Pruning down of diplomatic missions

President Muhammadu Buhari, while being briefed recently by the permanent secretary of the Ministry of Foreign Affairs, Bulus Lolo, disclosed that his administration would review Nigerian foreign missions with the aim of pruning down the numbers and improving the quality of services rendered.

Nigeria currently has a total of 119 foreign missions and spends N34 billion to run the missions. This, according to the president, is unacceptable since there is no point in operating missions all over the world “with dilapidated facilities and demoralised staff”. “Let’s keep only what we can manage. We can’t afford much for now. There’s no point in pretending,” he said.

In light of the above, the president said a committee would be formed to determine the number of essential missions Nigeria needs to maintain abroad so that appropriate standards and quality can be maintained.

While we commend President Buhari’s resolve to run a lean and smart diplomatic missions regime, especially in the context of the declining prices of crude oil in the international market and the consequent decline in the government revenue, we are, however, compelled to advise the government to be cautious and consult with foreign policy and diplomacy experts so that it does not take an action that will be detrimental to the national interest. While on the face of it this appears to be the best option for the country, on closer examination, it is fraught with many difficulties and complications. As the former minister of foreign affairs and seasoned Nigerian diplomat, late Gbenga Ashiru, contends, this approach is a desperate solution that fails to address the fundamental problem of inadequate funding and the need to promote and defend Nigeria’s national interests in a changing world. This approach, according to Ashiru, has never worked as Nigeria has only tended to open and close missions in a cyclical movement that creates more problems than solutions.

Besides, as any knowledgeable diplomat will confirm, the cost of closing and winding down missions is far greater than re-opening them. In fact, the financial, not to talk about the reputational, cost of closing down a mission is far greater, both in the short and long run, than any savings that may accrue from the closure. There are unintended debts, liabilities and bad faith to incur due to untimely breach of contracts, and restitution of trust could take decades. What is more, by closing down missions, we damage relations that have taken years to build.

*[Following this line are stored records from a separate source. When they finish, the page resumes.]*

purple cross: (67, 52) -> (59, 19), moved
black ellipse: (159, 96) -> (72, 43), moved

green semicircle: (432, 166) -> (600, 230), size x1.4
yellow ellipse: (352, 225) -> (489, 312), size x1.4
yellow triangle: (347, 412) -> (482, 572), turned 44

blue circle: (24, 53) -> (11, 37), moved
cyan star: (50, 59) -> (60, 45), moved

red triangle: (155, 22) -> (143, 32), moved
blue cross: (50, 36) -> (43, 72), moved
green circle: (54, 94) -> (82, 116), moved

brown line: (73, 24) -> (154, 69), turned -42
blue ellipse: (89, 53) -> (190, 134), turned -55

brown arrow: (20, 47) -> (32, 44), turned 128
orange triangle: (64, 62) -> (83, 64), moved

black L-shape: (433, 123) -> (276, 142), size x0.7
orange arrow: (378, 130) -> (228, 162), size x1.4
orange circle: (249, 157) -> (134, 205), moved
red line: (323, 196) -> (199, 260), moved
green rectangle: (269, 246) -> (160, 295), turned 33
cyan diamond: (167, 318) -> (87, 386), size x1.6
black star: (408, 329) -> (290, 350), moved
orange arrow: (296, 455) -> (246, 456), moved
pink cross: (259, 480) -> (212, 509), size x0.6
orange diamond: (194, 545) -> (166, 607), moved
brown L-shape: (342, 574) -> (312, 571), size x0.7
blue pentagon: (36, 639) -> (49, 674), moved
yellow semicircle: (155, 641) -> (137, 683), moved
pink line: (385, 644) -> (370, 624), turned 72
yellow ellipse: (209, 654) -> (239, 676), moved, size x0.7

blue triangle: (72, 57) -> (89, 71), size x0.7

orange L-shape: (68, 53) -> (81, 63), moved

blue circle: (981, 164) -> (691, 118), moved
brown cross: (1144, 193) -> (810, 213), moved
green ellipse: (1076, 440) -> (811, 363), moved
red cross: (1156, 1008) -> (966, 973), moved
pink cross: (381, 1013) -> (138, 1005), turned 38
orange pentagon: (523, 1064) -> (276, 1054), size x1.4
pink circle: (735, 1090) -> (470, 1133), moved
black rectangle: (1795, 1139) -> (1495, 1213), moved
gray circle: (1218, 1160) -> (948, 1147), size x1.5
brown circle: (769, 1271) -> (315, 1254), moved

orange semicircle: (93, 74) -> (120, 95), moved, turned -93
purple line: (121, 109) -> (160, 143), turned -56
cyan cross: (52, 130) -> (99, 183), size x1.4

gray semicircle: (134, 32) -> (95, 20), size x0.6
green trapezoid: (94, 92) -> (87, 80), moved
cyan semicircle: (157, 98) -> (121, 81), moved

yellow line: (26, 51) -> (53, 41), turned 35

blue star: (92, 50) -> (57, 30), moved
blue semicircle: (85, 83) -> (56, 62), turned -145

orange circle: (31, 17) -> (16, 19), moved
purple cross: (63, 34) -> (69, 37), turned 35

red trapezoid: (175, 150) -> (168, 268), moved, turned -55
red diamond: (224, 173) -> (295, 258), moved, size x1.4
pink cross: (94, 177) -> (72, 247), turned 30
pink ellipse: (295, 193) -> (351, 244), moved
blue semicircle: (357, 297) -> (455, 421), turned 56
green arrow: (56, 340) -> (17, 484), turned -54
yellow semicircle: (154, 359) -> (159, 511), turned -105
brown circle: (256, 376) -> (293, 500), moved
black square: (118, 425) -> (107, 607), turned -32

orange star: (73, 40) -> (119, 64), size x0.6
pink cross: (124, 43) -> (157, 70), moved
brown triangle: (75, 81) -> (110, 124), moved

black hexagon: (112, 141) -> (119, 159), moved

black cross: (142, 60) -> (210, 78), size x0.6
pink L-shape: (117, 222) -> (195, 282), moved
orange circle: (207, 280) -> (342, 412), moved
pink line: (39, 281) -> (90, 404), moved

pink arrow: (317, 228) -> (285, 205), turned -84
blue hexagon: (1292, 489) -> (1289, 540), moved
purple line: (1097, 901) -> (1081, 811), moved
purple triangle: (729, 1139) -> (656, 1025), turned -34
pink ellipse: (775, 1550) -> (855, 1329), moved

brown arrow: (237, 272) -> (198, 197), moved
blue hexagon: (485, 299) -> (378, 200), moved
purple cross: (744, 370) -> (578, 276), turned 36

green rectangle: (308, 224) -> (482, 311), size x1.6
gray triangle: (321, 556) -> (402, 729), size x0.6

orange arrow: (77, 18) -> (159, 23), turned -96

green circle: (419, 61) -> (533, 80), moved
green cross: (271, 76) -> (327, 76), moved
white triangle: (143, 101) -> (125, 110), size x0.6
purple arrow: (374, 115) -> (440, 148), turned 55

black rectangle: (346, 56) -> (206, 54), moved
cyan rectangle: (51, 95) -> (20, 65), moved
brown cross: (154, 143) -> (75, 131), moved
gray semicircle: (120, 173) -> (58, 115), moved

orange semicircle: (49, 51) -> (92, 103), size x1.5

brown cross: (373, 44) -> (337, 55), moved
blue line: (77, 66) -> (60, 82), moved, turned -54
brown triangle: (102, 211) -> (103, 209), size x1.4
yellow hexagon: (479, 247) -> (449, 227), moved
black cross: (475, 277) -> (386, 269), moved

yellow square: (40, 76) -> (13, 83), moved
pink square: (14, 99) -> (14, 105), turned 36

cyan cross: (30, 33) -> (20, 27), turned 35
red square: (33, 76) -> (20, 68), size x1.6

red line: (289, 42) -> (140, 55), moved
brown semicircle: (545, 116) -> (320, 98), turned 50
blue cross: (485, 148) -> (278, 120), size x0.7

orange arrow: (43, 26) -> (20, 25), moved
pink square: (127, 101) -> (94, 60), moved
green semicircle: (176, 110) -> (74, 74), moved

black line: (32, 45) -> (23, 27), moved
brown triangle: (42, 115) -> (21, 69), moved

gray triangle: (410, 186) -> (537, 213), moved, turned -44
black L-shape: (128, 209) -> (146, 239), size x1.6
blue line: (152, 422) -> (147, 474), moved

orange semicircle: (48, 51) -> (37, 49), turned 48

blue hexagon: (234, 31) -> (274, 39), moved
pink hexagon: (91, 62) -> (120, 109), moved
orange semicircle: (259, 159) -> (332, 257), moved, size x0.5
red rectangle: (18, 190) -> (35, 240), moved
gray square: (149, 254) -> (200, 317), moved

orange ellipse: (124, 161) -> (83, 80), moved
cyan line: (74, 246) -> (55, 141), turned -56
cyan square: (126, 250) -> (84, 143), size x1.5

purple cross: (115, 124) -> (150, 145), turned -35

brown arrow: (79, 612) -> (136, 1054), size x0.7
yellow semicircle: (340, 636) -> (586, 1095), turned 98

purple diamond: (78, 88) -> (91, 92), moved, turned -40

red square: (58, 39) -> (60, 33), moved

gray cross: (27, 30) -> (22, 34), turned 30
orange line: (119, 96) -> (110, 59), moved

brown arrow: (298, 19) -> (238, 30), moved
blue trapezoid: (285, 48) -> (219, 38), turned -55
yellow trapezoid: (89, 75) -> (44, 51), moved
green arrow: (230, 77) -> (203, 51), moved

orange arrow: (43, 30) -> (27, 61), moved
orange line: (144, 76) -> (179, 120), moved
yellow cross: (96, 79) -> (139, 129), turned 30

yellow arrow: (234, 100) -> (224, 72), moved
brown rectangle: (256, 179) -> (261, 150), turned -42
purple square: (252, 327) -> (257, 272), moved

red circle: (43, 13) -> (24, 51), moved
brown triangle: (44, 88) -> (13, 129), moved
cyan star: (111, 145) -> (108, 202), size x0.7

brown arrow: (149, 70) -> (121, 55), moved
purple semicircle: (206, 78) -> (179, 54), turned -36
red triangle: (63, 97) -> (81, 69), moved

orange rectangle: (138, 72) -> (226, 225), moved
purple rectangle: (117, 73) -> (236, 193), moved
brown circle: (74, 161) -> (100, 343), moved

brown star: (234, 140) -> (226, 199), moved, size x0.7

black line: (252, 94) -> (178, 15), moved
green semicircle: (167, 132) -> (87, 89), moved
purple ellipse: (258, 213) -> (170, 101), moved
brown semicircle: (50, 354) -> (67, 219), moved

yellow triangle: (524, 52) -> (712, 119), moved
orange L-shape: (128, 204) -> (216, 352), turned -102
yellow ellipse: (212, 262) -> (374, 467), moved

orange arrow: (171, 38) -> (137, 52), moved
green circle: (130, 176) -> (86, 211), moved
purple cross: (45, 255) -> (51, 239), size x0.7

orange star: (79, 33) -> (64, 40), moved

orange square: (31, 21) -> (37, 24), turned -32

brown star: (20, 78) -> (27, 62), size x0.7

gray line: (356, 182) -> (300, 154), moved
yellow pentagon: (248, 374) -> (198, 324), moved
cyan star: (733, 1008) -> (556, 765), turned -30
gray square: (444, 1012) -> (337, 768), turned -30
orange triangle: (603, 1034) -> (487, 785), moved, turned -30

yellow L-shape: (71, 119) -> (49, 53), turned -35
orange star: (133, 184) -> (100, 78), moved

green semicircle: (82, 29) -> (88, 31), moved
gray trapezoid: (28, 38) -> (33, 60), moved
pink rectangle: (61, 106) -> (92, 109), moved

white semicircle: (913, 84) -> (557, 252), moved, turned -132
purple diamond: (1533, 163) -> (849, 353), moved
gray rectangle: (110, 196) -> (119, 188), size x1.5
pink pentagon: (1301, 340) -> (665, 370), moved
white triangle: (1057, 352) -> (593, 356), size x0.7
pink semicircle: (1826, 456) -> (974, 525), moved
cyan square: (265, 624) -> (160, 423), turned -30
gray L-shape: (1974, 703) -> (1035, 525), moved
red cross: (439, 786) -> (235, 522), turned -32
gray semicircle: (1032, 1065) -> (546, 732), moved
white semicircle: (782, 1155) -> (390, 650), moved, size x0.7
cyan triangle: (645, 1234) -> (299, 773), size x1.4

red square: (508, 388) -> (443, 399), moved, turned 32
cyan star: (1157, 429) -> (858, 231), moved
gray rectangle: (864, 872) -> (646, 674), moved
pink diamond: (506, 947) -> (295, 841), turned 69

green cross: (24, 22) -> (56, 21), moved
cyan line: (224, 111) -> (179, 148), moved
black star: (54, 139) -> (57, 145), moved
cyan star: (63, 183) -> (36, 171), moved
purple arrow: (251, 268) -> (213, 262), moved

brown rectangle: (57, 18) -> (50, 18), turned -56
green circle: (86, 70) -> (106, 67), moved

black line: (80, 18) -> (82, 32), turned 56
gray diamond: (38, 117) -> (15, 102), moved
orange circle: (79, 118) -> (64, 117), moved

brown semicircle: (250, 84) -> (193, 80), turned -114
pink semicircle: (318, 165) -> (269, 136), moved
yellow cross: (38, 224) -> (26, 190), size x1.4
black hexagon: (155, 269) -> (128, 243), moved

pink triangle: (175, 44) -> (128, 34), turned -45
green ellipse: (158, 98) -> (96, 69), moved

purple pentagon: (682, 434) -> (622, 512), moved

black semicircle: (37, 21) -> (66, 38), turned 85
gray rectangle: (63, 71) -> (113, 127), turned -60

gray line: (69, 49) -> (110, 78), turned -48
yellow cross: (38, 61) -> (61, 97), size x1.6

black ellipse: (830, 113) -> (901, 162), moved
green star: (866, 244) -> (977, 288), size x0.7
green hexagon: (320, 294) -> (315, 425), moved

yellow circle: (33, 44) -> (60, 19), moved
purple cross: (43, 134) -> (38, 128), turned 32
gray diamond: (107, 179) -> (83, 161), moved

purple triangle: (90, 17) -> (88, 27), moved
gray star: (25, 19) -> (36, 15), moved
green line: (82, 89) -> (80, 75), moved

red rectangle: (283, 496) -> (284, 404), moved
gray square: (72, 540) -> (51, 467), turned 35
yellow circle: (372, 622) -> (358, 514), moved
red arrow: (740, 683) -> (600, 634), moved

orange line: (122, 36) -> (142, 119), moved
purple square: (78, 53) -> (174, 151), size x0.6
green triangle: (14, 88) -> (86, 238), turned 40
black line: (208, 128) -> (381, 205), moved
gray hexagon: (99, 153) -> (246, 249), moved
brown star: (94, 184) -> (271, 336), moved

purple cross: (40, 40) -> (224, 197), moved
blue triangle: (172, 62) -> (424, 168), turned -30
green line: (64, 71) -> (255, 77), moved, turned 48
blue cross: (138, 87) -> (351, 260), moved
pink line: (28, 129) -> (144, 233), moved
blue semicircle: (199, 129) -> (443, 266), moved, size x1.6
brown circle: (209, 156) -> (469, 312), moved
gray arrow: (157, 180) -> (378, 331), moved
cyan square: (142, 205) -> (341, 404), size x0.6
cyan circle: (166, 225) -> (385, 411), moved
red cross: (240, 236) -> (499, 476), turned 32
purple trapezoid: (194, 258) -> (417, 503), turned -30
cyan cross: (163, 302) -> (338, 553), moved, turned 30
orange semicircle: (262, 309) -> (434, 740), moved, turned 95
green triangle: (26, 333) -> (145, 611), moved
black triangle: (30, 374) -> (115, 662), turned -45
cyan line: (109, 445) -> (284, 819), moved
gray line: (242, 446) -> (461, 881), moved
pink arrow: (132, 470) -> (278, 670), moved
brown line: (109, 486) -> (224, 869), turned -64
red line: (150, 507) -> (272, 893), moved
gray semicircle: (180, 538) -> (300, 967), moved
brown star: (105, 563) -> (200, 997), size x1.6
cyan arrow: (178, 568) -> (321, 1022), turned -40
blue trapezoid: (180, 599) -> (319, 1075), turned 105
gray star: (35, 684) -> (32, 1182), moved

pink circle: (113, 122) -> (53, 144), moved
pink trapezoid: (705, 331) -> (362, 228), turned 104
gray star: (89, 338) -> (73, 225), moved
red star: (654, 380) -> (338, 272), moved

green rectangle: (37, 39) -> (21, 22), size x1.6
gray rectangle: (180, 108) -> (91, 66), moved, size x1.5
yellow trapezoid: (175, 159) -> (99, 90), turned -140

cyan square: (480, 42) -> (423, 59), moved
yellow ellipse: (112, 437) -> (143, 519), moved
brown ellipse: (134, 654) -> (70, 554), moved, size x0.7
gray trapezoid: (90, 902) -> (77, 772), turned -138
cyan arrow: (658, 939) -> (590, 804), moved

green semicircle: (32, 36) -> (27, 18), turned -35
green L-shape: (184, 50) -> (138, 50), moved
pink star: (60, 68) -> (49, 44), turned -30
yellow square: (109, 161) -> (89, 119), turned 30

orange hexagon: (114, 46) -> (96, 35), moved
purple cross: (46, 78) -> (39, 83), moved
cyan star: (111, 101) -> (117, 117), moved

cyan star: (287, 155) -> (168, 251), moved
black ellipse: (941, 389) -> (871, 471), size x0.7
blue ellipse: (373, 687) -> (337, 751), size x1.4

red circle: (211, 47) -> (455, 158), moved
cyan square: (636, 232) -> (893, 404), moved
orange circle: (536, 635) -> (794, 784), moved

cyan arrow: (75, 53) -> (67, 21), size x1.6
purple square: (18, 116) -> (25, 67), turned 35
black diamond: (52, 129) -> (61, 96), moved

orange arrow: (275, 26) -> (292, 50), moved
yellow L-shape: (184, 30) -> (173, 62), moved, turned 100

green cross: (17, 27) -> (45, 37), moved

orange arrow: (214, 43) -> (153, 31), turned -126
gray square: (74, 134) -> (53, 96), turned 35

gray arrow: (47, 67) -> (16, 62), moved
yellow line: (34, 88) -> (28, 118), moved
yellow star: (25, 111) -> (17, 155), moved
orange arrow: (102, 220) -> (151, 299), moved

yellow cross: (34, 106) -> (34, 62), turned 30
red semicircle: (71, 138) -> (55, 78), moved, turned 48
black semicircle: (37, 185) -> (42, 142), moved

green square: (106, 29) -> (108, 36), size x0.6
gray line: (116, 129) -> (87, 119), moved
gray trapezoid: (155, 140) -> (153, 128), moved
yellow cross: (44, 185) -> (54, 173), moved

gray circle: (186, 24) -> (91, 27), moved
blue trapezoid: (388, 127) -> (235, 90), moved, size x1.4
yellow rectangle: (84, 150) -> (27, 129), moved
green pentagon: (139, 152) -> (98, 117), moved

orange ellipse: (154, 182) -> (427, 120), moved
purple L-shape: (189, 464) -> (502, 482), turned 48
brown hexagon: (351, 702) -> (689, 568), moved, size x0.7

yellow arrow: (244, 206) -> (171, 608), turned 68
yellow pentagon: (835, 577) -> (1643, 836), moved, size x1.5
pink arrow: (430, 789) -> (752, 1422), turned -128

Moreover, at a time that Nigeria is seeking to reassert its pre-eminent position as the continental and regional leader and is also seeking to become a permanent member of the United Nations Security Council, the country needs more friends and diplomatic spread than ever before. Shutting down diplomatic missions is not the best way to make friends and assure them that we are capable of shouldering the challenges that permanent membership of the United Nations Security Council entails. A nation with such global ambition with its nationals spread all over the world cannot be shrinking its diplomatic and consular presence abroad. To begin to shrink rather than make new friends and consolidate existing relationships will be counter-productive to Nigeria’s national interests.

In the same light, Nigeria’s former permanent representative to the United Nations, Umunna Humphrey Orjiako, argues that “no actors in the field of diplomacy are likely to take a country seriously if the volume and reach of its foreign policy fluctuate with the quantity and price of crude oil it sells in the world market”.

Our thinking is that the government should constitute a committee of experts to advise it on the best course of action to take regarding the fate of our foreign missions. Probably, the solution may lie in running ‘Smart Missions’ consisting of an ambassador and one or two other staff only rather than the previous practice of overloading the place with staff that do little or nothing. Already, such missions are present even in Nigeria. It is a model the government may want to explore.